A review of the policy titled, "PSJH-RIS-753 Use of Force," with a last revised date of 3/2020 indicated that the use of force is governed by U.S. Supreme Court case Graham v. Connor, 490 U.S. 386 (1989) which established reasonableness of the use of force. According to this case, the factors for determining reasonableness were: severity of the crime, whether the subject was an immediate threat to others, how the subject was resisting arrest, how the subject was attempting to evade arrest. Furthermore, the document details the 5 levels of use of force to be implemented in a given situation (Presence, Soft Techniques, Hard Techniques, Less-lethal Force, Lethal Force); Level 5, Lethal Force, was reserved for instances where there was imminent danger of serious injury or death; The use of firearms, strikes to sensitive areas were examples of lethal force in the document.

A review of the policy titled, 'Outpatient Behavioral Health Center (OBHC) Patient Rights,' with a last revised date of 8/2017 indicated the following: Patients with mental illness have the same legal rights and responsibilities that are granted all other persons under Federal and State law/regulation. Specifically, these documents stated that persons cannot be denied the right to be free of abuse or neglect.

A review of the, 'Education Plan for OBHC and Security Caregivers' reported that education was given to staff of the OBHC after the incident on 9/22/2020. Two days, 10/5/2020 and 10/6/2020, were set aside to educate15 staff members about seclusion (isolation of patients from others for the purpose of managing violent or self-destructive behavior), restraint assessment, de-escalation (process used to decrease the emotional, behavioral, and mental intensity of a situation), face-to-face interviewing of patient, roles of staff in the facility. There were guest speakers and a posttest were taken by attendees.

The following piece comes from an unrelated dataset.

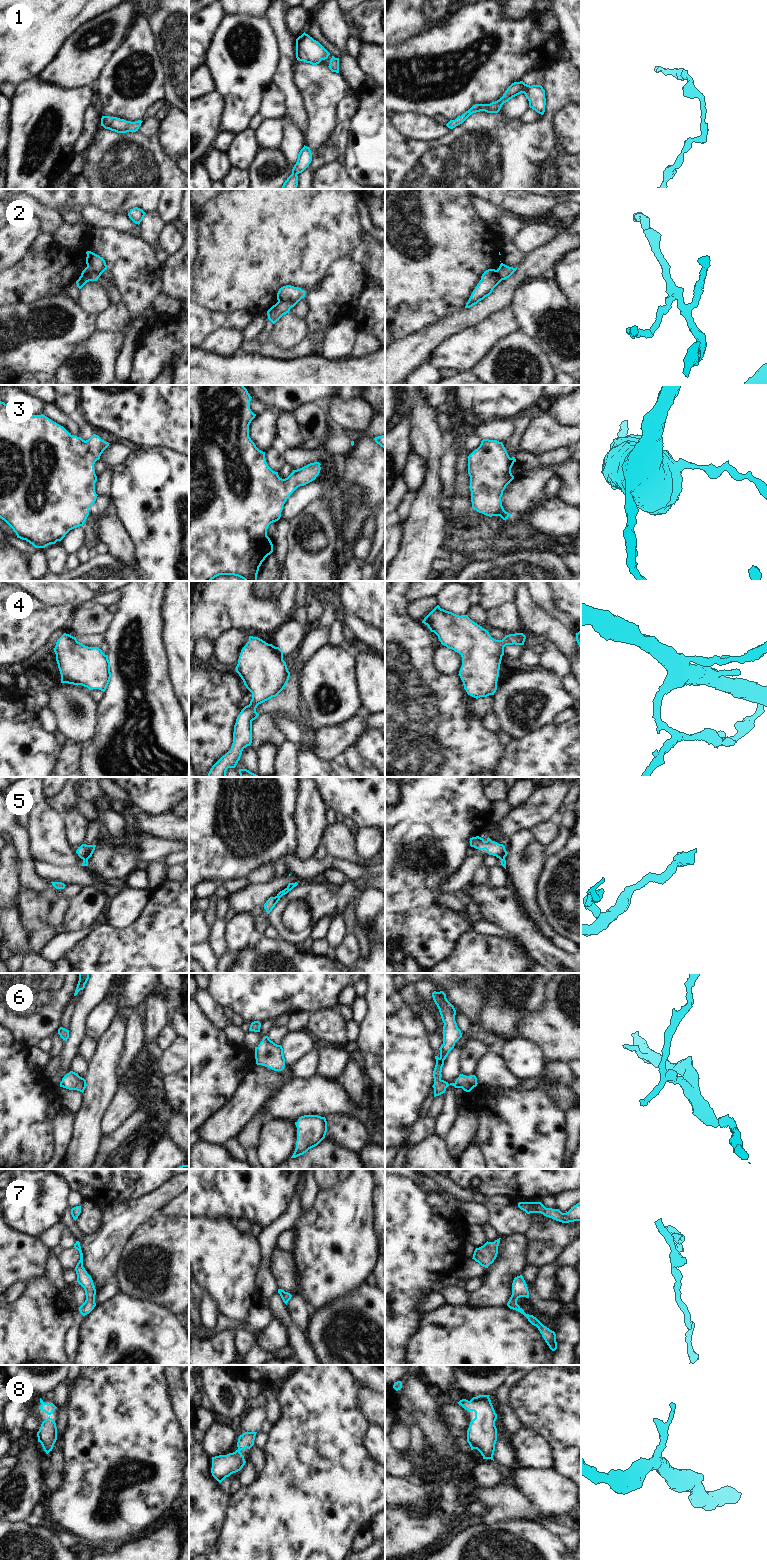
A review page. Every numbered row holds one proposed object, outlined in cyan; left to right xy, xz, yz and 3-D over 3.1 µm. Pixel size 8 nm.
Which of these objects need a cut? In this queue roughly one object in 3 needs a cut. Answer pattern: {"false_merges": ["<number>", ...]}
{"false_merges": ["2"]}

PATIENT RIGHTS: CONFIDENTIALITY OF RECORDS

Tag No.: A0146

Based on observation, interview, and record review the facility failed to secure private information of six of seven patients (Patient 32, Patient 33, Patient 34, Patient 35, Patient 36, Patient 37) while they were treated in the Emergency Department (ED, designated unit of the hospital where patients with injuries needing immediate attention are treated). This failure had the potential for unauthorized access to protected helath information of these patients.

Findings:

During a tour of (ED), on 2/24/2021 at 10:10 a.m., there was a monitor mounted on the wall at the nursing station. The nursing station in the ED was surrounded on 3 of the 4 sides by glass panels; the remaining side was open so that physicians and other staff could enter. At the far end of the nursing station there was a monitor mounted high on the wall. The monitor displayed the status of patients currently in the ED. The complete names, ages, legal sex and their complaints for their emergency room visit were shown on the monitor. These information were visible when standing close to the glass sides of the nursing station.

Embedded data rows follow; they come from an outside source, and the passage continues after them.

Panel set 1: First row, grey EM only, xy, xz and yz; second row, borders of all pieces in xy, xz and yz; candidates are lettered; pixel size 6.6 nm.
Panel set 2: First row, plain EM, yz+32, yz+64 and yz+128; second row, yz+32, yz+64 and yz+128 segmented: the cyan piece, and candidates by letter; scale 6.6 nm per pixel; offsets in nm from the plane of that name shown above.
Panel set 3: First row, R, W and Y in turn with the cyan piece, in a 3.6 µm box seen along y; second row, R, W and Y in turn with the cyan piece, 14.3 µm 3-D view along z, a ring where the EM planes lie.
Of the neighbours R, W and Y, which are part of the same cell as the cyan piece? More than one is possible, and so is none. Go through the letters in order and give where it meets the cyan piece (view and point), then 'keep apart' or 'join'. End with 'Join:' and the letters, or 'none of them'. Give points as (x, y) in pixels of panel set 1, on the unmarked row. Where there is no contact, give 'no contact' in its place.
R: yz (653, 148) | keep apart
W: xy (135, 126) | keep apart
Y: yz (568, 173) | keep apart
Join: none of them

During an interview, on 2/24/2020 at 10:15 a.m., the ED Director stated that she could not see the names from outside the glass enclosed nursing station. When she walked closer to the glass enclosed nursing station, she acknowledged that she could see full names and chief complaints of the patients. She verified that personal information should not be available to those who are not directly treatment patients even though there were no visitors allowed in the ED.

A review of the facility's document titled, 'PSJH-RIS-850 General Privacy Policy,' with last reviewed date of 4/2020, indicated the following: the facility will protect all individually identifiable health information that is transmitted directly or through a third party (entity with which the facility contracts for services). This includes all forms of electronic, written, or written information relating to the patient's present, past, or future state of physical or mental health.

A review of the Facility's document titled, 'PSJH-RIS-801 Information Security Management,' with last reviewed date of 4/2020 indicated that all authorized users with access to PSJH confidential and internal use information and information systems are responsible for understanding and adhering to safe practices to secure these critical assets.